Sen. Bill Cook announced his decision Tuesday, the day after the full Senate approved its remapping. The plan would no longer put Cook’s Beaufort County in the same district with the Outer Banks. Instead, Beaufort County would be joined with five inland counties, and Cook would reside in the same proposed 3rd District as Democratic Sen. Erica Smith-Ingram of Northampton County.

Cook, 72, said in a release that he wants to spend more time with grandchildren and the recent redistricting made him “reevaluate my commitment to my family.”

“As much as I love the folks of eastern North Carolina, I love my family more,” Cook said.

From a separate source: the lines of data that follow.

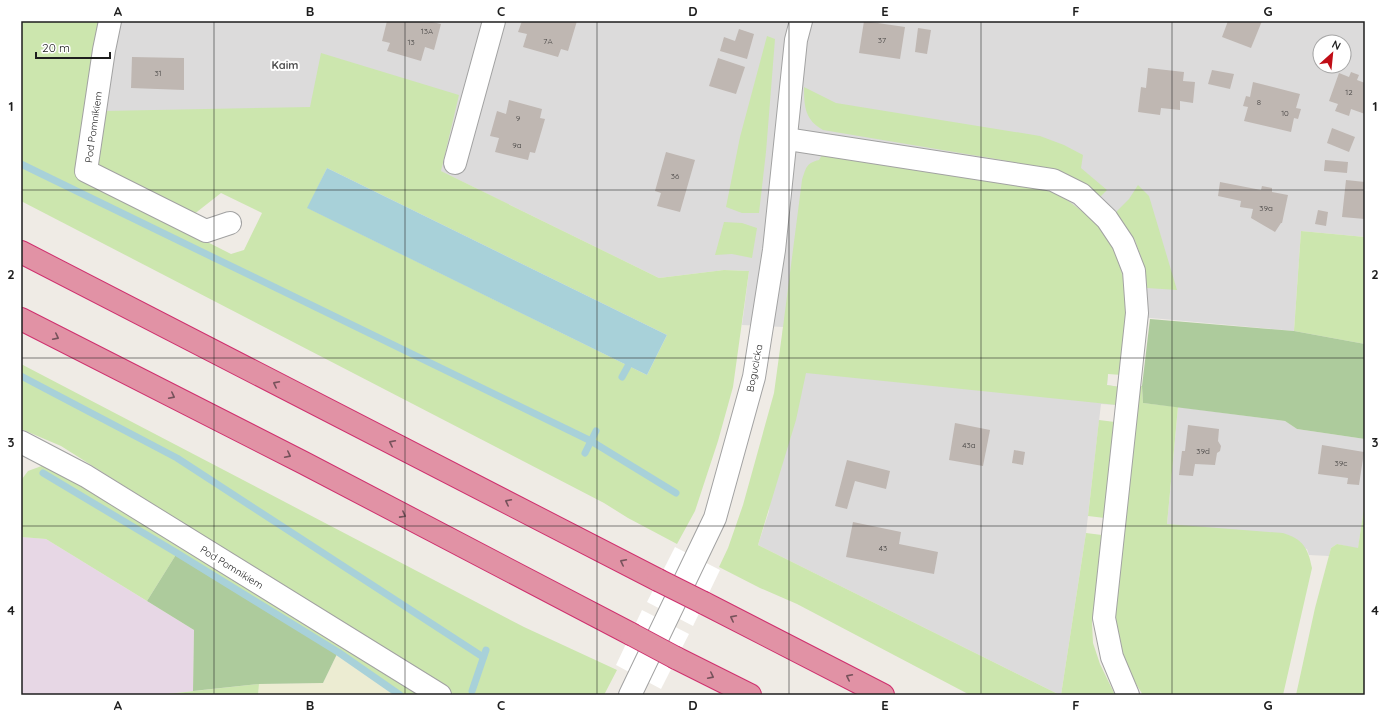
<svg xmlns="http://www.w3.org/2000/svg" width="1386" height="716" viewBox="0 0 1386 716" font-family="Quicksand,sans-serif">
	<rect width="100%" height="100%" fill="#efebe5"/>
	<g fill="#dcdbdb" fill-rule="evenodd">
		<path d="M121,21H1365V237L1301,231L1294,331L1129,316L1108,374L1107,385L1120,387L1117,405L1101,404L1086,533L1061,695H1060L758,545L769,511L783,327L742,325L749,271L724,270L659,278L310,107L92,165ZM1320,42H1344V66H1320Z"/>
		<path d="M1178,407L1285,421L1297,429L1365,439V501L1358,549L1337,544L1331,548L1329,556L1309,555L1307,549L1167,524Z"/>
	</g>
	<path fill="#e7d7e5" d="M21,537L46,539L194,630L193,691L158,695H21Z"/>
	<path fill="#ececd2" d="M338,652L400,695H258L259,684L323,683Z"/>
	<g fill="#cce6ae" fill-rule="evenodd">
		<path d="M21,21H105L75,175L231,254L244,250L262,213L221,193L193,215L92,165L103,111L310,107L321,53L459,95L441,171L659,278L724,270L749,271L733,387L718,441L695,511L677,544L628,518L604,503L21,201ZM327,168L667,335L647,375L308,208Z"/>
		<path d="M767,36L775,39L766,152L759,213H742L726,207L740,137Z"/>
		<path d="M804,87L836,103L1040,136L1064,145L1083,155L1081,168L1107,190L1100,197L1078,183L1051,170L1002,160L823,130C805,120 804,107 804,87Z"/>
		<path d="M822,155L1046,189L1067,200L1099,224L1117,256L1127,292L1129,316L1122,375L1108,374L1107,385L1120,387L1117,405L806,373L796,420L758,545L1060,695H970L797,604L760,588L719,567L728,548L743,505L774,393L783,327L802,180C806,168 806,163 819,160Z"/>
		<path d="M1138,185L1149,196L1177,290L1147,288L1144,266L1135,240L1116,212L1129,199Z"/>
		<path d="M724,222L742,223L757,228L752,258L732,254L715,255Z"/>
		<path d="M1301,231L1365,237V344L1294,331Z"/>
		<path d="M21,364L524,627L617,670L604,695H455L61,446L21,429Z"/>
		<path d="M1137,386H1142L1143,403L1178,407L1167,524L1283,533C1303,539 1308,548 1312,568L1283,695H1143C1127,671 1120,651 1113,623Z"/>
		<path d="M1099,420L1115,422L1105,518L1088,516Z"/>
		<path d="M47,464L423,695H400L338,652L177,553L147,601L46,539L21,537L22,479L28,471Z"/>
		<path d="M1365,501V695H1296L1315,608L1331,548L1337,544L1358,548Z"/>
		<path d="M1086,533L1102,535L1092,623L1093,643L1100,664L1115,695H1061Z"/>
		<path d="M259,684L258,695H158Z"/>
	</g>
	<g fill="#adcb9c">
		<path d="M1150,319L1294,331L1365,344V439L1297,429L1285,421L1143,403L1142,386Z"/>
		<path d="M177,553L338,652L323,683L259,684L193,691L194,630L147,601Z"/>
	</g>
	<path fill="#a8d1d9" d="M327,168L667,335L647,375L307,208Z"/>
	<g fill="#fff">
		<path d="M675,547L720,570L693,626L647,602Z"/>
		<path d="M642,610L689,634L661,689L616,665Z"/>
	</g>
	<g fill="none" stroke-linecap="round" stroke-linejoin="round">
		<g stroke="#a8d1d9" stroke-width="7">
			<path d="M21,164L591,441L676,493"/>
			<path d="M21,376L177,458L483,657"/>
			<path d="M622,377L628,366"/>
			<path d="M585,453L596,431"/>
			<path d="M43,473L177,553L338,652L400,695"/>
			<path d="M472,691L486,650"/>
		</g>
	</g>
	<g fill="#bfb7b2">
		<path d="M387,21H432V22L441,24L434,50L425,47L421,61L387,51L390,43L382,41Z"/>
		<path d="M522,21H577L568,51L561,49L558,57L523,47L527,34L518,32Z"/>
		<path d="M864,21L905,27L900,59L859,53Z"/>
		<path d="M1228,21H1262L1251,48L1222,37Z"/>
		<path d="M918,28L931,30L927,54L915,52Z"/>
		<path d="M739,29L754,34L747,59L720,51L724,37L735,41Z"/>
		<path d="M132,57L184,58V90L131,88Z"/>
		<path d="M718,58L745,67L736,94L709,86Z"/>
		<path d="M1148,68L1184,72L1183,81L1195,82L1193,103L1180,101V110L1161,108L1160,115L1138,112L1141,87L1146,88Z"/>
		<path d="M1212,70L1234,74L1230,89L1208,84Z"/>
		<path d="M1351,72L1359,75L1357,80L1365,83V114L1351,109L1349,116L1335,111L1338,104L1329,101L1339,73L1349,77Z"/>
		<path d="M1253,82L1300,94L1296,108L1301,109L1298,119L1294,118L1291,132L1244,121L1248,107L1243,106L1246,96L1250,97Z"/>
		<path d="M509,100L542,109L540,118L545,119L535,153L530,152L528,160L495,152L499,138L490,136L497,111L506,114Z"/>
		<path d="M1332,128L1355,137L1349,152L1327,143Z"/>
		<path d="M666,152L695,160L680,212L657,206L661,193L655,191Z"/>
		<path d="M1325,160L1348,162L1347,173L1324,171Z"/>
		<path d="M1346,180L1365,182V219L1342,217Z"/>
		<path d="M1220,182L1261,190L1262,186L1272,188V192L1288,195L1282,223H1281L1275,232L1251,218L1253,209L1240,207L1241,201L1218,196Z"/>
		<path d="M1318,210L1328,212L1326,226L1315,224Z"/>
		<path d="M955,423L990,430L983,466L949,460Z"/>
		<path d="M1188,425L1219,429L1218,441L1221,446L1220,451L1217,453L1215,465L1195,464L1193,476L1179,475L1182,451H1185Z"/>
		<path d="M1322,445L1364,452L1359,485L1347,484L1348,478L1318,474Z"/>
		<path d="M1014,450L1025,452L1023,465L1012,463Z"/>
		<path d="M847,460L890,471L886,489L855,481L847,509L835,506Z"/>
		<path d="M853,522L901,532L899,544L938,552L934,574L846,557Z"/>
	</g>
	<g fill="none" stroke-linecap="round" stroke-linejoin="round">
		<defs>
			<g id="minor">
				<path d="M110,21L104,50L86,171L206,231L230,223"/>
				<path d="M787,139L1053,180L1081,194L1107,219L1123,243L1134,271L1137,313L1104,618L1112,657L1128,695"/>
				<path d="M455,163L494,21"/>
				<path d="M21,442L86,476L440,695"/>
				<path d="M630,695L715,518L754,377L774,250L796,40L801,21"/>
			</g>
			<g id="highway">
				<path d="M21,252L658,580"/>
				<path d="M21,319L304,463L631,634"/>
				<path d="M704,603L883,695"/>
				<path d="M676,658L750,695"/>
			</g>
		</defs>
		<use href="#minor" stroke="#a2a2a2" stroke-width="24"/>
		<use href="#highway" stroke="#cf306e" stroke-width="24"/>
		<use href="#minor" stroke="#fff" stroke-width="22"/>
		<use href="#highway" stroke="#e192a5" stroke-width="22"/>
		<defs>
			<g id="highway-bridge">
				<path d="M658,580L704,603"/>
				<path d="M631,634L676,658"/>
			</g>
		</defs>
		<use href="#highway-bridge" stroke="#cf306e" stroke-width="24" stroke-linecap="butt"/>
		<use href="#highway-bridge" stroke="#e192a5" stroke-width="22"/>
	</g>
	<defs><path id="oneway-chevron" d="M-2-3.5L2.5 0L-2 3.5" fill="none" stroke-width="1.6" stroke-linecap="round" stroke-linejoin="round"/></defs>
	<g stroke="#76525b">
		<use href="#oneway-chevron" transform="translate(56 337) rotate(27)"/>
		<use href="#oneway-chevron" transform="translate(276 384) rotate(-153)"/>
		<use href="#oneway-chevron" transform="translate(172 396) rotate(27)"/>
		<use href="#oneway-chevron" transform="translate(392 443) rotate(-153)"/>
		<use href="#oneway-chevron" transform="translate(288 455) rotate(27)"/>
		<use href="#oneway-chevron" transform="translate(508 502) rotate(-153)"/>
		<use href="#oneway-chevron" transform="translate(403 515) rotate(28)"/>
		<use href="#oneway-chevron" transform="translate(623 562) rotate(-153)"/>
		<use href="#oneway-chevron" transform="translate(733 618) rotate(-153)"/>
		<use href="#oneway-chevron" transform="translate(711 676) rotate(27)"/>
		<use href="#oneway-chevron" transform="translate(849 677) rotate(-153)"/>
	</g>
	<path fill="none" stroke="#1e1e1e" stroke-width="1" stroke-opacity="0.55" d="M214,21V695M405,21V695M597,21V695M789,21V695M981,21V695M1172,21V695M21,190H1365M21,358H1365M21,526H1365"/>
	<g text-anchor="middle" stroke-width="4" stroke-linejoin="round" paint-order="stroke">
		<g font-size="8" fill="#464443">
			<text x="427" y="34">13A</text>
			<text x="882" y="43">37</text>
			<text x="548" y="44">7A</text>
			<text x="411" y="45">13</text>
			<text x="158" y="76">31</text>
			<text x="1349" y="95">12</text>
			<text x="1259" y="105">8</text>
			<text x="1285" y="116">10</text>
			<text x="518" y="121">9</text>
			<text x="517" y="148">9a</text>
			<text x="675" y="179">36</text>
			<text x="1266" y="211">39a</text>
			<text x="969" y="448">43a</text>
			<text x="1203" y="454">39d</text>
			<text x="1341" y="466">39c</text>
			<text x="883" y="551">43</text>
		</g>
		<g font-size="10" fill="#1e1e1e" stroke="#fff">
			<text transform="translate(93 127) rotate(-82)" y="4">Pod Pomnikiem</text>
			<text transform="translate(754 368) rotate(-79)" y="4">Bogucicka</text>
			<text transform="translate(232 567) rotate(32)" y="4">Pod Pomnikiem</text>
		</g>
		<g font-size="11" font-weight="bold" fill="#515151" stroke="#fff">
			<text x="285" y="69">Kaim</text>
		</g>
	</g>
	<rect width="1386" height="716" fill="none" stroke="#ffffff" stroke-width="44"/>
	<g transform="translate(1332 54) rotate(27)"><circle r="19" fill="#ffffff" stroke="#a5a5a5"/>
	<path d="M0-3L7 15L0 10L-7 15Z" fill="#c00d16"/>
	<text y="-6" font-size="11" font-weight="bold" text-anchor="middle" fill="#1e1e1e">N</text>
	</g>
	<path d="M36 52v6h74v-6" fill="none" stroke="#1e1e1e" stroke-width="2"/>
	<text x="42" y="52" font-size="12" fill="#1e1e1e" stroke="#ffffff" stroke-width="3" paint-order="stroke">20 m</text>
	<rect x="22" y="22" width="1342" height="672" fill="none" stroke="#1e1e1e" stroke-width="1.5"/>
	<g font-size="13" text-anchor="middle" font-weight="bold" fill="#1e1e1e">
		<text x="118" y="16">A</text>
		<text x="310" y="16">B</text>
		<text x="501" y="16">C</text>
		<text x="693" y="16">D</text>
		<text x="885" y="16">E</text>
		<text x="1076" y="16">F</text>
		<text x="1268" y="16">G</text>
		<text x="11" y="111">1</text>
		<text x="1375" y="111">1</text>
		<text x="11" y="279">2</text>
		<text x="1375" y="279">2</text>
		<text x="11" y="447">3</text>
		<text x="1375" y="447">3</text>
		<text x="11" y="615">4</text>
		<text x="1375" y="615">4</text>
		<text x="118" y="710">A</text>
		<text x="310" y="710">B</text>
		<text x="501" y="710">C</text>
		<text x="693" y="710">D</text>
		<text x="885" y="710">E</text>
		<text x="1076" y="710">F</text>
		<text x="1268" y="710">G</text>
	</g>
</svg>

Cook was one of three Senate Republicans to vote against the chamber’s redistricting plan Monday. He lamented during the floor debate about Beaufort County, which borders the Pamlico Sound, being decoupled from the Outer Banks and joining a region with fewer common interests.

“This conservative-leaning county will be drowned in a sea of liberalism,” Cook said, adding it will cause Beaufort County “to wander in a political desert for years.”

Republican mapmakers said they had little wiggle room in how they created the new 3rd District because of legal precedents in state court designed to minimize the number of districts that cross county lines.

New House and Senate plans are expected to receive final legislative approval later this week. A panel of federal judges will then review the maps in light of their ruling last year striking down nearly 30 districts where they said race was relied upon too heavily. It’s possible the maps could be redrawn again, although the groupings of the counties aren’t likely to be altered.

Cook was initially elected to the House in 2010 and won his current Senate seat in 2012 by defeating Democratic Sen. Stan White by a mere 21 votes.

In his retirement release, Cook highlighted Republican legislation he’s supported on tax reductions and teacher pay, as well as his efforts to promote aquaculture and to help fishermen. Cook “has advanced important priorities for the people of his district,” Republican Senate leader Phil Berger said in Cook’s release.

GOP Sen. Chad Barefoot of Wake County also said earlier this month he wouldn’t seek re-election in 2018. The announcement came about an hour before the public release of a preliminary Senate map putting him in the same district with Sen. John Alexander, another Wake County Republican. Barefoot cited responsibilities at home with young children for his departure.


This story has been corrected to show that Sen. Bill Cook defeated Sen. Stan White by 21 votes, not 19.